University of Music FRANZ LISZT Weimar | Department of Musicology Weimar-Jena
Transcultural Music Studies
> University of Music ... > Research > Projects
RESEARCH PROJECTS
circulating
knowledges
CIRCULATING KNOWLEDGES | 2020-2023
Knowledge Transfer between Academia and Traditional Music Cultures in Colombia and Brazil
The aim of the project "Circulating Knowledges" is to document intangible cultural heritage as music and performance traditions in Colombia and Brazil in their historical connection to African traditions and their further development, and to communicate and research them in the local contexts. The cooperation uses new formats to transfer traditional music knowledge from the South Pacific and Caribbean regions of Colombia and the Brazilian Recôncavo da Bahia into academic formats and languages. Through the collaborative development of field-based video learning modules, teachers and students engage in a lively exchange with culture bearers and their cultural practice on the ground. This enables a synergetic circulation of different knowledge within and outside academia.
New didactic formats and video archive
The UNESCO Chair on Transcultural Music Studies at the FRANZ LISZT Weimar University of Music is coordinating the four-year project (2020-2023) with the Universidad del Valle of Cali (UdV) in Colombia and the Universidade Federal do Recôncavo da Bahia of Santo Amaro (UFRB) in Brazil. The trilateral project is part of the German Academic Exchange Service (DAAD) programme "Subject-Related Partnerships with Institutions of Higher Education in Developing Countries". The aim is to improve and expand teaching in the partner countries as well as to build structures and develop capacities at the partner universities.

+---+

Each line of the material should be echoed exactly.

University of Music FRANZ LISZT Weimar | Department of Musicology Weimar-Jena
Transcultural Music Studies
> University of Music ... > Research > Projects
RESEARCH PROJECTS
circulating
knowledges
CIRCULATING KNOWLEDGES | 2020-2023
Knowledge Transfer between Academia and Traditional Music Cultures in Colombia and Brazil
The aim of the project "Circulating Knowledges" is to document intangible cultural heritage as music and performance traditions in Colombia and Brazil in their historical connection to African traditions and their further development, and to communicate and research them in the local contexts. The cooperation uses new formats to transfer traditional music knowledge from the South Pacific and Caribbean regions of Colombia and the Brazilian Recôncavo da Bahia into academic formats and languages. Through the collaborative development of field-based video learning modules, teachers and students engage in a lively exchange with culture bearers and their cultural practice on the ground. This enables a synergetic circulation of different knowledge within and outside academia.
New didactic formats and video archive
The UNESCO Chair on Transcultural Music Studies at the FRANZ LISZT Weimar University of Music is coordinating the four-year project (2020-2023) with the Universidad del Valle of Cali (UdV) in Colombia and the Universidade Federal do Recôncavo da Bahia of Santo Amaro (UFRB) in Brazil. The trilateral project is part of the German Academic Exchange Service (DAAD) programme "Subject-Related Partnerships with Institutions of Higher Education in Developing Countries". The aim is to improve and expand teaching in the partner countries as well as to build structures and develop capacities at the partner universities.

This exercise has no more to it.